When the whole damn dam issue first popped up (for background info, click here and here), and I was desperately trying to find some city, county or state agency that gave a hoot or had jurisdiction over issues like this, I spoke to a man there, Joe, who was sympathetic but admitted his agency probably had no jurisdiction because of the height of the dam and of what was downstream...or rather, what was not downstream. He gave me some other names and numbers to try, wished me luck and said to call back if I felt he could help.
So, on a long shot, when the dam kept growing and growing, well above the 6 foot mark he gave me, I gave him a call. I might have sent him photos, but I've contacted so many different peoples and agencies, that I really can't be sure. Anyway, last week he called to say he was going to be in this area and planned to stop by our neighbor's property and take a look for himself. Tom and I had reached the point of resignation - the dam is built and we really don't expect anything to be done about it. But...the mention of this visit out of the blue was like one little flickering flame of hope. Surely, he would see for himself this towering wall of top soil just waiting for the inevitable Big Rain and Flood that always follows a drought to come tumbling into our pond-bed (this isn't just random paranoia, but actual fact-based dread based on facts from "Ponds - Planning, Design, Construction" published by the United States Department of Agriculture. Another outraged neighbor who has lived along this creek for more than twenty years loaned us a copy, and then we found it online.)
Well, we should have known better than to light that little candle...
"Dear Ms. Shallue,
On September 21, 2009, members of the Texas Commission on Environmental Quality's (TCEQ's) Dam Safety Program visited the dam under construction on the property own by Mr...., adjacent to the north of your property. The investigation was conducted in response to your complaint." (yeah, about six weeks after the fact!)
"Based on field measurements, additional information supplied by Mr. ...'s engineer, Mr. ..., (I think our neighbor hired him from the always amazing Craig's List! I saw his listing!), and our hydraulic/hydrologic analysis, it appears that this dam is not under the jurisdiction of the TCEQ because the relatively small amount of water impounded (and the height of the dam) make it exempt from TCEQ Dam Safety jurisdiction. Should this dam breach (should? This should read "when"...see above about the US Dept. of Agriculture's standards), the effects of the breach would not adversely impact any roads, residences, or buildings downstream.
We appreciate your contacting the TCEQ concerning this dam. Please let me know if you have any additional questions..."

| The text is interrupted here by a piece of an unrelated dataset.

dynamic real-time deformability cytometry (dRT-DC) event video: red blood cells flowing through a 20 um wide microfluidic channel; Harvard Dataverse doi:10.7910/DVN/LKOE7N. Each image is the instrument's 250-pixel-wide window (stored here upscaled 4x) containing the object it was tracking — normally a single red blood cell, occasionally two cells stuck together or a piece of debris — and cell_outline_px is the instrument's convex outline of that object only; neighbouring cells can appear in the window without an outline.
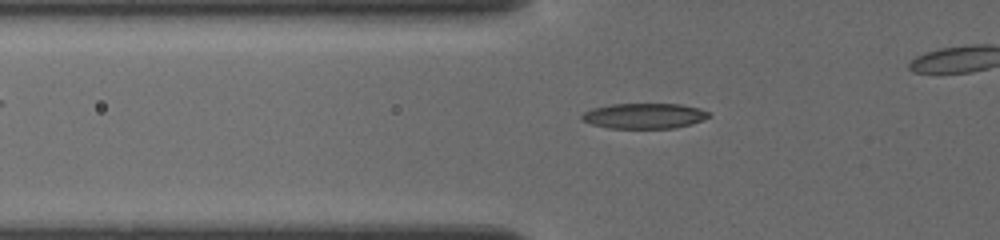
{"species": "common noctule bat (a hibernating species)", "species_latin": "Nyctalus noctula", "temperature_condition": "cold", "stored_images_in_passage": 33, "camera_frame_rate_fps": 3000, "um_per_image_px": 0.085, "animal": {"sex": "female", "body_mass_g": 19.5, "forearm_length_mm": 54.1}, "frame": {"image": 1, "passage_image": 12, "time_ms": 2.333, "image_size_px": [1000, 240], "cell_outline_px": [[708, 116], [692, 124], [676, 128], [608, 128], [592, 124], [580, 120], [580, 116], [584, 112], [592, 108], [612, 104], [680, 104], [700, 108], [708, 112]], "centroid_in_image_um": [54.71, 9.85], "position_along_channel_um": 71.1, "area_um2": 18.73}}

Well, I realized I do have several additional questions...
Question #1: Does Texas care about its land?
Question #2: How high is too high? Tom (look hard - he's in the green) is 5'9". Joe told me anything over 6" is in their jurisdiction. I wonder where they took their measurements?
Question #3: Why is the Texas Commission on Environmental Quality concerned about roads, residences and buildings that are downstream, and not a natural creek and the land surrounding it?
Questions #4, 5, 6, & 7: Did you notice the trash that is strewn all over our neighbor's land , that has been there over a month, and that he is aware of and yet hasn't bothered to clean up? What about that whole "Don't Mess With Texas" thing? Isn't this an Environmental Quality issue? Wouldn't you have concerns about living downstream from someone like this? (photo taken in August...thanks to wind, rain, wild animals, etc. it's really spread out now.)
Question #8: Is there any agency in Texas with jurisdiction or concerns over the environment - one that is concerned about a natural creek and the land surrounding it, since obviously it isn't the Texas Commission on Environmental Quality? Hello? Anyone out there? That's what I was afraid of...
You know, I used to be proud of being a Texan.
Now I'm just going to put that candle away and stick my head back into the ground. Even knowing we'll be able to say "We told you so!" one day doesn't help this time. The saddest thing is knowing we'll never really be "neighbors" in the true sense of the word - not without a miracle, anyway. And I do believe in miracles, so I won't totally rule one out.
Several of you sent me information about how your state protects its natural beauty and handles environment concerns like this one. Would you please give it to me again? I realize it won't help us, but just knowing there are still some states that protect the natural environment (without involving lawyers) will help.